▸ Text:
<<<<

Third, it’s important to realize that these insights can come from anyone or anywhere.  You might find inspiration in an industry analysis on Stratechery, a chat with a sales person, a new enabling technology, a seemingly random comment from a customer, or an academic paper.

But without that preparation you probably won’t recognize the insight even if it’s right in front of you.  My main point here is that you never know what might help you connect the dots, so always keep an eye out, and an open mind. 

All that said, there are four consistently effective and valuable sources of insights, and strong product leaders spend much of their waking hours contemplating these:

Quantitative Insights

For so much of what we do, the big insights that form the foundation of successful product strategies come from an analysis of the product data.  Especially related to your business model, your acquisition funnel, your customer retention factors, your sales execution data, and hundreds of other important indicators of the state of your company.

You might have a theory about which customers respond best to your product, so you run an analysis and realize that in certain situations, your product is a dramatically better fit.  You realize you can either find more customers like that, or work to replicate that dynamic with other types of customers.

>>>>

▸ Task goal: Write the next part of the text on sources of product insights, picking up right after its final sentence.

▸ Input data:
<<<<

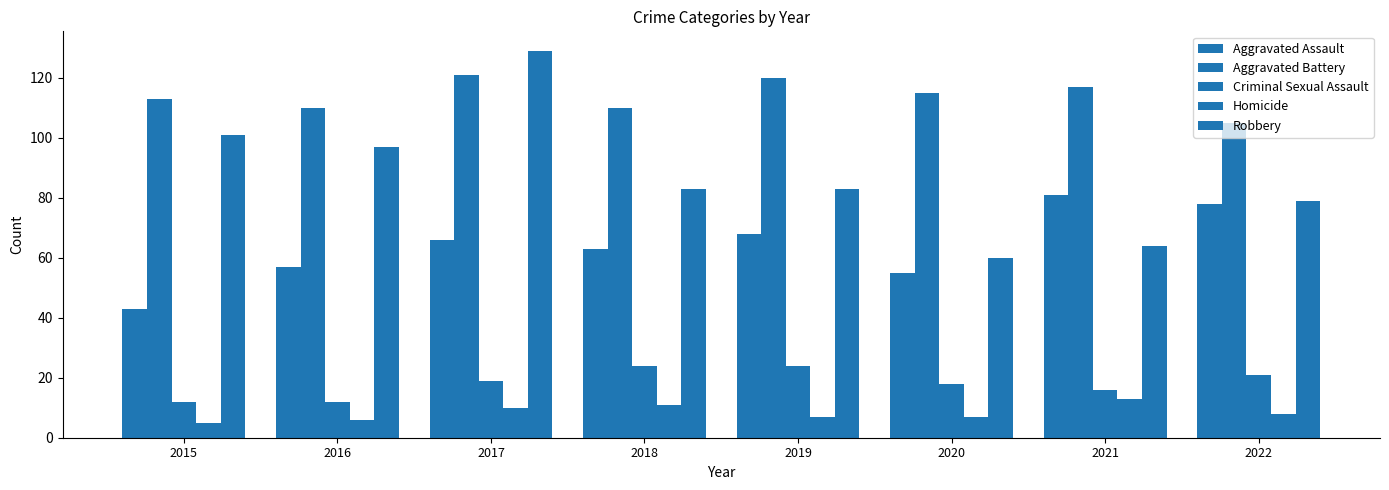

Is the value of Aggravated Assault at 2017 greater than the value of Criminal Sexual Assault at 2019?

Yes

>>>>

▸ Task response:
Often, you will get an idea about the data, and you’ll have to construct a test to obtain the specific data you need.  This is normal, and the sooner your organization gets good at running these sorts of live-data tests, the better your chance of lasting success.

It’s normal today for product teams to be running live-data tests on a near-constant basis.  You learn something on every test, but every once in a while, you learn something truly important, a potentially valuable insight. 

The key is to know enough to spot this learning, and then leverage this learning into meaningful action.

Qualitative Insights

User research is all about insights, which is why I’m such a fan of having strong user researchers in the organization. Mostly the insights they generate are qualitative and therefore not “statistically significant,” but don’t let that fool you – qualitative insights are often profound, and can literally change the course of your company

The user research community generally breaks down insights into two types.  The first is evaluative which essentially means, what did we learn from testing out this new product idea?  Did it work or not, and if not, why not? The second type of insights are generative.  This means, did we uncover any new opportunities that we weren’t pursuing, but maybe we should be?

This is actually the source of a very common confusion in product teams.  For the most part, in product discovery, our learning is evaluative.  We already have a problem we’ve been asked to solve, so we’re not actively looking for other problems to solve – we’re focused on finding a solution that actually works.  

We of course have lots of product ideas, and we test those ideas out with prototypes on actual users, and we can quite quickly learn the major reasons this product idea may or may not work.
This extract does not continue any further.